The Princeton professors suggest this is a money-saving tactic, as institutions save their financial-aid dollars to help people of color. Douthat, following the analysis of another conservative commentator, points out that Middle American whites are disadvantaged for cultural as well as economic reasons: while most extracurricular activities increased the odds of elite-college admissions, holding a leadership role or winning awards in organizations like the R.O.T.C. or the Future Farmers of America actually hurts your chances of admission.

How odd to have conservatives pouring over the class implications of college admissions to elite institutions, while progressives give the whole subject a pass. This points to a deeper truth: that the social conscience of liberals, around 1970, shifted away from the working class, towards issues of race, gender and sexuality.

Don't get me wrong. I am a feminist, and am not arguing that progressives have wasted our time. Mainstream progressives had plenty to learn about social inequality by paying close attention not just to white working-class men (think On the Waterfront, The Grapes of Wrath, WPA murals, and on and on) but also to women, people of color, sexual minorities, and individuals with disabilities.

But social inequality also affects whites. While our attention was elsewhere, the wages of white working-class men plummeted 23% between 1979 and 1998, according to Ruy Teixeira and Joel Rogers in America's Forgotten Majority. Working-class wives flooded into the workplace to keep incomes from falling, but meanwhile salt-of-the-earth Americans became far more vulnerable to abrupt wipe-out, as documented by Joseph Hacker in The Great American Risk Shift (not to mention the recent recession).

Not only were progressives not paying attention. They were doing what privileged people tend to do when they are not, diligently and self-consciously, self-policing to ensure that they respect the claims of the less privileged. While we fault Shakespeare for depicting ordinary folks as "clowns" (recall the Pyramus and Thisbe play in Midsummer Night's Dream), we do much the same ourselves. What is Archie Bunker but the self-satisfied depiction of racism and sexism as the domain of white working-class men? Comfort food for the elite. What is Homer Simpson but a casual class affront: one need go no further than Wikipedia to recognize that he "embodies several American working-class stereotypes: he is crude, overweight, incompetent, clumsy, thoughtless and a borderline alcoholic." It's not that these characters aren't funny. It's that they are modern day step-n-fetch-its. We have learned enough to taboo similarly hurtful stereotypes of women and people of color. Interesting that we don't feel self-conscious laughing at caricatures based on class.

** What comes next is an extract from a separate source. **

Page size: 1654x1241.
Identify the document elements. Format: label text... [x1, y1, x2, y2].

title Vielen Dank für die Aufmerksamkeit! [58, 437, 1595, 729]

What's the matter with Kansas? Maybe it's not that oafish Kansan clowns have been manipulated by their evil masters, but that conservatives have listened to white workers during an era when progressives' attention has been focused elsewhere. It's absurd, and dangerous for progressives to cede to conservatives attention to the hidden injuries of class.

The first step is to forge a new vocabulary. A shocking number of thoughtful, progressive people I know, who make incomes in the six figures, refer to themselves as middle class. As Heather Boushey and I pointed out in The Three Faces of Work-Family Conflict, this is woefully inaccurate. Here's the class structure as we see it: the bottom 30% of families, with a median income of $19,000, are poor. The top 13%, with a median income of $148,000, are privileged. The 53% of American families, neither rich nor poor, have a median income of $64,000. We call them the Missing Middle, a term adopted from Theda Skocpol's 2000 book by that name.

At a recent talk based on my forthcoming book, Reshaping the Work-Family Debate: Why Men and Class Matter (Harvard, fall 2010), a friend in the audience gave me some feedback. "Joan," she said, "your argument was really interesting. But it made me uncomfortable. I don't like thinking of myself as elite."

Having to acknowledge privilege is always unsettling. But, as progressives, we feel an ethical mandate to admit racial privilege, gender privilege, heterosexual privilege. Don't leave it to conservatives to acknowledge class privilege. For the sake of the Republic, let's acknowledge it, and begin to think through its implications for our lives... and our politics.